Many people believe feeding foods high in fat will make their dog fat, but nothing could be further from the truth. Carbohydrates are what make mammals (including humans) fat. In addition, some dog breeds are predisposed to high triglyceride levels, for example, the Schnauzer. Higher fat foods like avocados actually decrease triglyceride levels, and in humans, they help lower LDL cholesterol. And still more benefits:

  • Avocados are high in oleic acid, which helps reduce inflammation, supports heart health, and has anticancer properties
  • Avocado oil is more stable than other oils at higher temperatures, so if you gently cook your dog’s meals, avocado oil is a good choice
  • Avocados are beneficial for gut bacteria (the microbiome)
  • Three-quarters of an average sized avocado contains just a few more calories than a tablespoon of coconut oil — a good reference point for those of you worried about daily calorie intake for either you or your canine companion
  • Bananas are the go-to food for potassium at 358 mgs per banana; however, an avocado contains even more at 485 mgs of potassium

Take home message #1: Don’t fear the delicious, super nutritious avocado!
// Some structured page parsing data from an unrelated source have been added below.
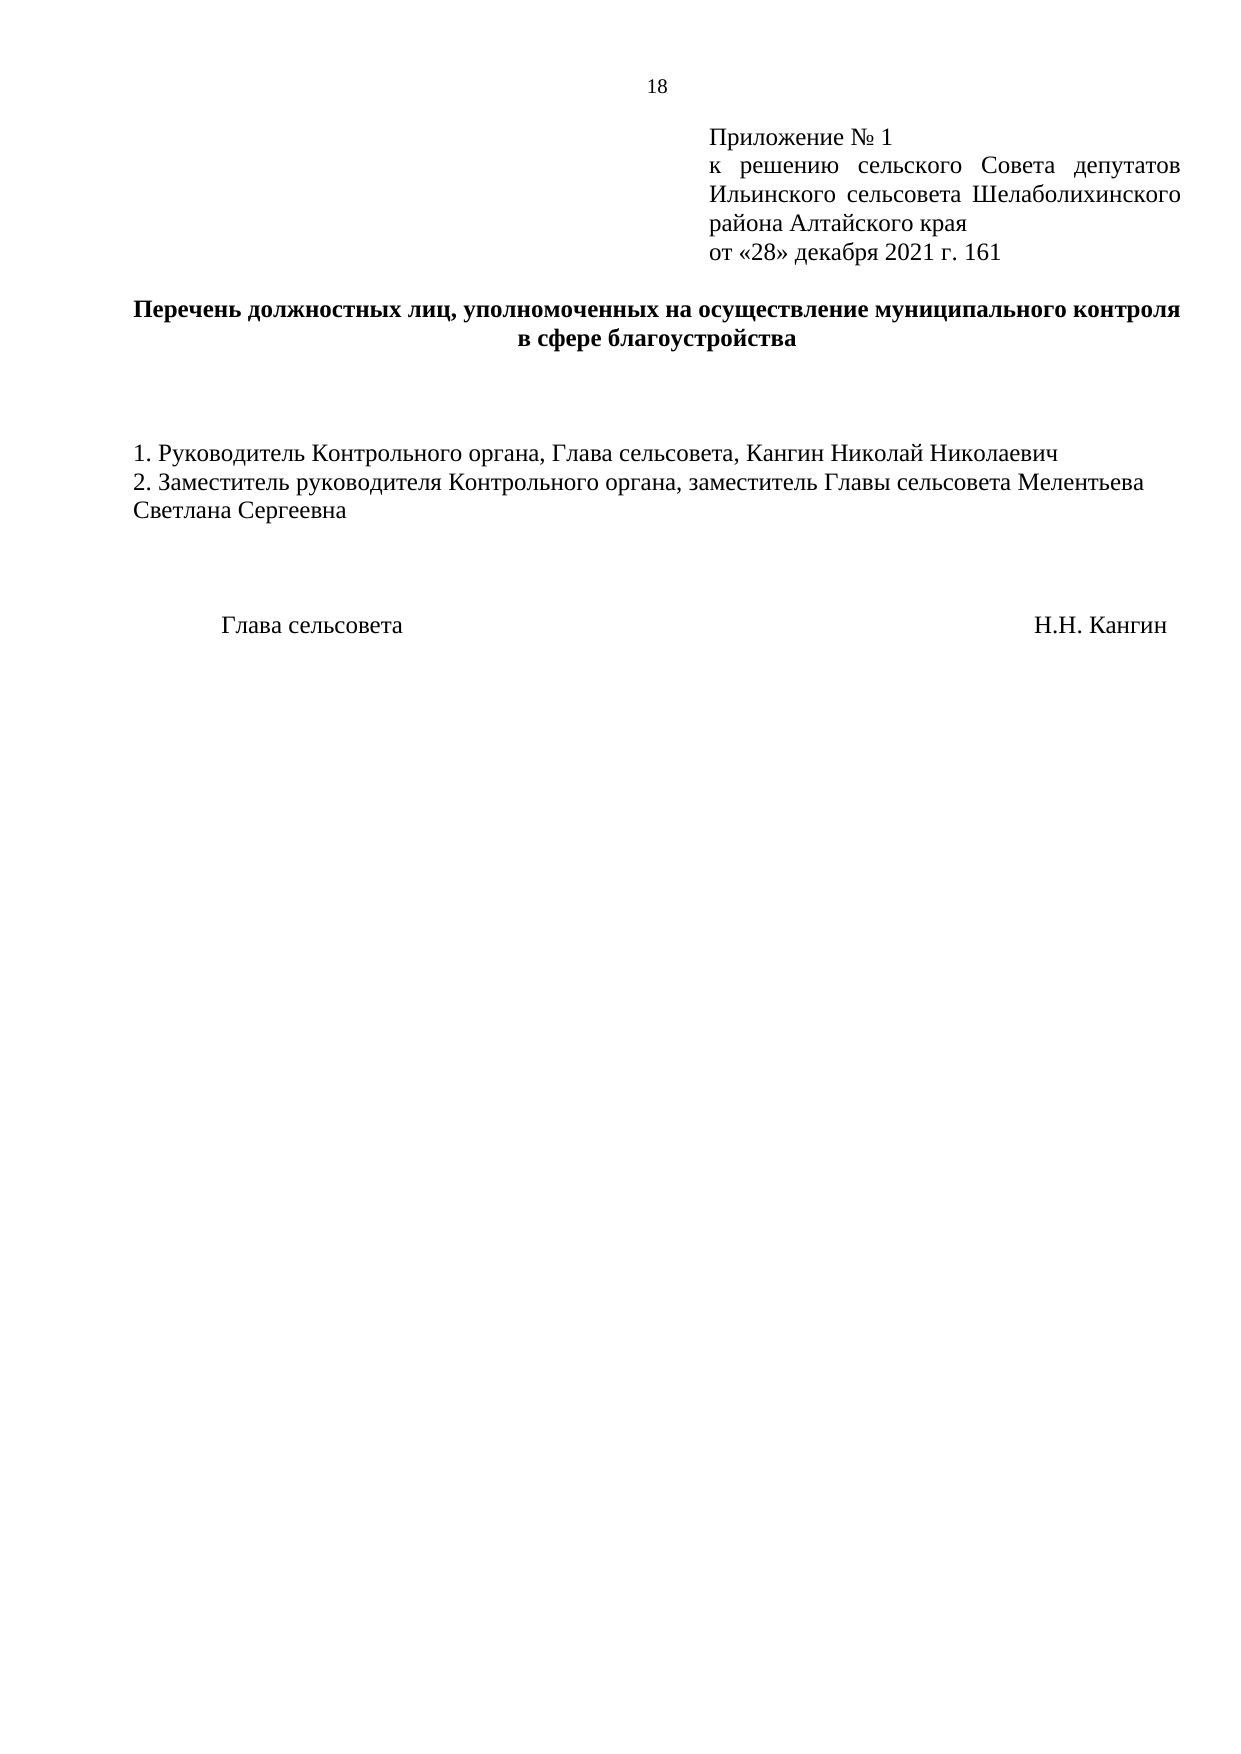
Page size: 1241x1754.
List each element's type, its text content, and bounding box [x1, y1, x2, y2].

text Глава сельсовета Н.Н. Кангин [133, 611, 1181, 639]
text к решению сельского Совета депутатов Ильинского сельсовета Шелаболихинского района Алтайского края [709, 151, 1181, 237]
text 2. Заместитель руководителя Контрольного органа, заместитель Главы сельсовета Мелентьева Светлана Сергеевна [133, 467, 1181, 524]
text Перечень должностных лиц, уполномоченных на осуществление муниципального контроля в сфере благоустройства [133, 294, 1181, 352]
text Приложение № 1 [709, 122, 1181, 151]
text от «28» декабря 2021 г. 161 [709, 237, 1181, 266]
text 1. Руководитель Контрольного органа, Глава сельсовета, Кангин Николай Николаевич [133, 438, 1181, 467]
Don’t fear them for yourself, and don’t be afraid to feed them to your dog! Feed the same edible parts of the avocado to your entire family (two and four legged).

Take home message #2: Avocados should be offered as toppers or treats, and limit all “add-ins” to your dog’s daily diet to 10%. Follow the adage, “everything in moderation.” Most foods have both positives and negatives, so don’t go overboard on any one food. Also, if you’ll be offering avocado to your pet for the first time, as always, start with tiny bites, and use your dog’s poop as a guide to how well he or she is handling new foods.